Thoracic Outlet Syndrome (TOS) is characterized by upper extremity pain or paresthesia caused by occlusion, compression, injury or irritation to the neurovascular structures traversing the thoracic outlet.
Thoracic outlet syndrome is generally a benign mechanical disorder but two potentially threatening vascular origins should be excluded.
Anatomical predisposing factors for costoclavicular TOS include tightening or thickening of the fascial band that connects the first rib to the clavicle, and the presence of a cervical rib. Cervical ribs are present in approximately 1% of the population and are bilateral in 80% of cases. Although cervical ribs can be a causative factor for costoclavicular TOS, less than 10% of patients with cervical ribs will experience TOS complaints. Additional contributing factors include osseous overgrowth of a prior clavicle or first rib fracture and a history of trauma. Up to 23% of cervical soft tissue injuries may include a TOS component.
Poor posture, especially upper crossed syndrome, is a predisposing factor for all mechanical forms of TOS. Static postures such as those required by computer users, assembly line workers, supermarket checkers, and students, predispose to TOS, as do occupations requiring prolonged overhead activity i.e. electricians and painters.

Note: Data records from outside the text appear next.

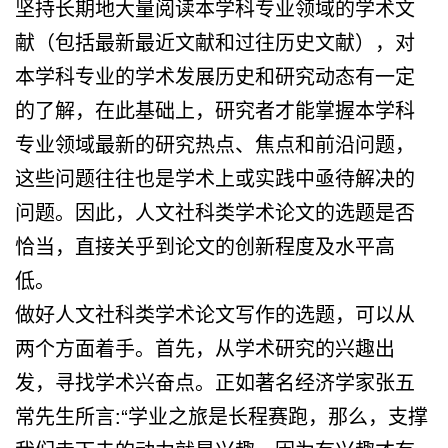
坚持长期地大量阅读本学科专业领域的学术文
献（包括最新最近文献和过往历史文献），对
本学科专业的学术发展历史和研究动态有一定
的了解，在此基础上，研究者才能掌握本学科
专业领域最新的研究热点、焦点和前沿问题，
这些问题往往也是学术上或实践中亟待解决的
问题。因此，人文社科类学术论文的选题是否
恰当，直接关乎到论文的创新程度及水平高
低。
做好人文社科类学术论文写作的选题，可以从
两个方面着手。首先，从学术研究的兴趣出
发，寻找学术兴奋点。正如著名经济学家张五
常先生所言:“学业之旅是长程赛跑，那么，支撑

Swimmers, volleyball players, tennis players, and baseball pitchers are subject to predisposing stressors.
Most patients presenting with TOS are between the ages of 20-60, with a peak incidence in the fourth decade. TOS is more common in women with some estimates as high as 9:1. The shape of the chest, including traction from pendulous breasts, is thought to promote “shoulder drooping” and ongoing downward pressure on the shoulder which further close the thoracic outlet.

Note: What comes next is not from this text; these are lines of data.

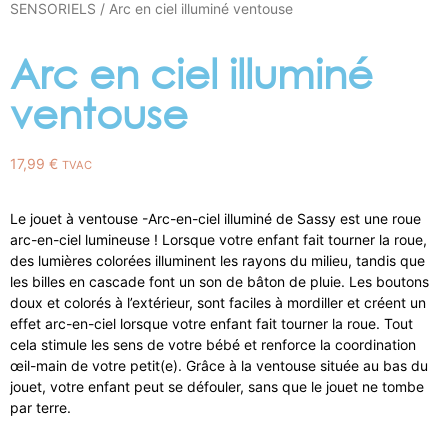
SENSORIELS
/ Arc en ciel illuminé ventouse
Arc en ciel illuminé
ventouse
17,99
€
TVAC
Le jouet à ventouse -Arc-en-ciel illuminé de Sassy est une roue
arc-en-ciel lumineuse ! Lorsque votre enfant fait tourner la roue,
des lumières colorées illuminent les rayons du milieu, tandis que
les billes en cascade font un son de bâton de pluie. Les boutons
doux et colorés à l’extérieur, sont faciles à mordiller et créent un
effet arc-en-ciel lorsque votre enfant fait tourner la roue. Tout
cela stimule les sens de votre bébé et renforce la coordination
œil-main de votre petit(e). Grâce à la ventouse située au bas du
jouet, votre enfant peut se défouler, sans que le jouet ne tombe
par terre.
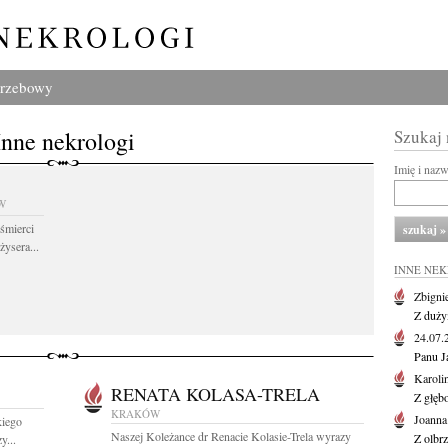
grzebowy
Inne nekrologi
Szukaj
Imię i naz
W
śmierci
żysera...
INNE NE
Zbigni
Z duży
24.07
Panu J
Karoli
RENATA KOLASA-TRELA
Z głęb
KRAKÓW
Joanna
kiego
Naszej Koleżance dr Renacie Kolasie-Trela wyrazy
Z olbr
y...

In the absence of acute or threatening neurovascular problems, conservative care should be the treatment of choice for TOS. The treatment pathway for TOS is based upon the specific site(s) of neurovascular compression, but clinicians should keep in mind that TOS is often multifactorial in origin and successful management needs to address each component.
Joint manipulation may be indicated for restrictions in the cervical spine, first rib, cervicothoracic junction, shoulder, elbow, hand, and wrist. Stretching and myofascial release techniques should address problems in the cervical spine, scalenes and pectoral muscles as well as distal sites of potential “double crush” involvement, i.e. cubital tunnel, carpal tunnel, wrist flexors, etc. Retraining of postural faults and diaphragmatic breathing is critical. Nerve mobilization, particularly for the ulnar nerve, will likely play a role in recovery.
Surgical treatment of TOS remains controversial. Even in the presence of a symptomatic cervical rib, studies have shown that candidates who undergo surgical resection do not have functional improvements matching those who choose conservative care.